Companies who are found to have failed to protect their workforce face far tougher sentencing from this month.
New sentencing guidance gives courts in England and Wales new powers to hand down far tougher penalties to employers found guilty of manslaughter through gross negligence – including up to 18 years jail time.
The weight of the sentences handed out will be defined by a wider assessment of company culture and attitude towards health and safety – not simply with respect to a single incident.

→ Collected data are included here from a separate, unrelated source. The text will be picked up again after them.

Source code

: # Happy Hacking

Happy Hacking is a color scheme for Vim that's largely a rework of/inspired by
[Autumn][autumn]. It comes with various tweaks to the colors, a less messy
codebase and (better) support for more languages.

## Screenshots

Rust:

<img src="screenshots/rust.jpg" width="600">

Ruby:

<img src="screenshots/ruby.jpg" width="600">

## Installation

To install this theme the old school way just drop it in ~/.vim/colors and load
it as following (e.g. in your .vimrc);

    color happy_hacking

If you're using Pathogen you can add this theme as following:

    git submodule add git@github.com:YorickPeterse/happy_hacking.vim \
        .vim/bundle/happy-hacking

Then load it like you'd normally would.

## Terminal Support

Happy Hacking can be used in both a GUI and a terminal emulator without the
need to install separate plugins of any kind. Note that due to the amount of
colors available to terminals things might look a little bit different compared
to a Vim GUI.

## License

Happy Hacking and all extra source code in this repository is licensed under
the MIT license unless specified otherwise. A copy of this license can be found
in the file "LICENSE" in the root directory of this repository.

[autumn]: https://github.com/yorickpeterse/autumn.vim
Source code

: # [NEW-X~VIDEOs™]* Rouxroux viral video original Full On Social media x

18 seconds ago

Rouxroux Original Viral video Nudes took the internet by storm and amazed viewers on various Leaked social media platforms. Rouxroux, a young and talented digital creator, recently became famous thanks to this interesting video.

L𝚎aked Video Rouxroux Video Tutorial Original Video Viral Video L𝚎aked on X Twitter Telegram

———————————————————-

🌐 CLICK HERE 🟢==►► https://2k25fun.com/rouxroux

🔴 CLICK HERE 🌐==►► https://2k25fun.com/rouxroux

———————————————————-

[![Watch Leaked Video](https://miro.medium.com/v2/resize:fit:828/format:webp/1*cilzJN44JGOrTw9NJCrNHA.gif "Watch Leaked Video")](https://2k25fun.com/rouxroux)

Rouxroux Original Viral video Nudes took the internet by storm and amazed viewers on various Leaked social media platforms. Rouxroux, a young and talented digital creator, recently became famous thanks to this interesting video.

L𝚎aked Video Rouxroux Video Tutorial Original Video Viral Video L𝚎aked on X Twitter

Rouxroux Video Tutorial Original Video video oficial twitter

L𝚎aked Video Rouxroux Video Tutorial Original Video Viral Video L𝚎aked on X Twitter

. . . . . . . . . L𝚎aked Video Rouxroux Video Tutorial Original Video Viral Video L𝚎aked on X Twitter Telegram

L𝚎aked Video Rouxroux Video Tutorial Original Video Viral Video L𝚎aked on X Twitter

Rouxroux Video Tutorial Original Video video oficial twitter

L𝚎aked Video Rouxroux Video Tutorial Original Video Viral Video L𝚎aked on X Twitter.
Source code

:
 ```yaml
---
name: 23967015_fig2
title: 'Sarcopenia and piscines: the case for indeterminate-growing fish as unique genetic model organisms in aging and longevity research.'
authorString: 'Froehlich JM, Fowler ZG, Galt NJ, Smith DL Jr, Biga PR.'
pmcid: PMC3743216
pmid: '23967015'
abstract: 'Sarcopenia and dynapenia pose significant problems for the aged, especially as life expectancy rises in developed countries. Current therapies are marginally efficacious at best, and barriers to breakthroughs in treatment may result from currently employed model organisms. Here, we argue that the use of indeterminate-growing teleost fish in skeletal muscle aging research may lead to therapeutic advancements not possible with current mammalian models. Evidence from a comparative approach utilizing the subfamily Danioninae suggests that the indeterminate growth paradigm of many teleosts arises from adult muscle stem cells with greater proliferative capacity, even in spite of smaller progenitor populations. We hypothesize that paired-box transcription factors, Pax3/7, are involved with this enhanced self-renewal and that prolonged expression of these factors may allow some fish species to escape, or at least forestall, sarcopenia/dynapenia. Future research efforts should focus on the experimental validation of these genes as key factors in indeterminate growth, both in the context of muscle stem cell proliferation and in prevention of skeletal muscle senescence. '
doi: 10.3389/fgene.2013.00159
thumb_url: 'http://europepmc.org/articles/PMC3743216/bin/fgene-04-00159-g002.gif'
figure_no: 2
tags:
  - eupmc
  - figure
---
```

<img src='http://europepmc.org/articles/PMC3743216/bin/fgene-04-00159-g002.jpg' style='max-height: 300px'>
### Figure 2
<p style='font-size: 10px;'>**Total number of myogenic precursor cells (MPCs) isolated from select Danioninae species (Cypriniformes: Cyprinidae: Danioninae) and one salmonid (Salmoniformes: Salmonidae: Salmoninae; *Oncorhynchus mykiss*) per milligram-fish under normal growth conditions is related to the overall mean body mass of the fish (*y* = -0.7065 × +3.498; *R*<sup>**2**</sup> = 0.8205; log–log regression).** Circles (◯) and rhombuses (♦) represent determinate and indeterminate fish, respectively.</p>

Those companies who are unable to demonstrate their commitment to employee welfare facing the most severe sentences.
“It’s ultimately about culpability”, said Dave Broxton, managing director of Bohle. “If as an employer, you’ve shown total disregard for the health and safety of staff, the sentence handed down to you will be far more severe than that to a company where ‘the worst’ has happened despite its best efforts.
“The first point is that health and safety should be a priority for all of us, so that ‘the worst’ doesn’t happen, but if it does, as an employer you need to be certain that you had the appropriate controls and systems in place to prevent an incident and that staff are fully trained and equipped.”
The new powers follow the publication of new and comprehensive guidelines by the Sentencing Council in the summer outlining the penalties employers can expect to receive for a host of offences from covering up an assault in the workplace to a fatality caused by negligence.
The sentencing body said that defendants found guilty in gross negligence cases where, for example, an employer’s long-standing and serious disregard for the safety of employees, motivated by cost-cutting, has led to someone being killed – will see the most punitive sentences.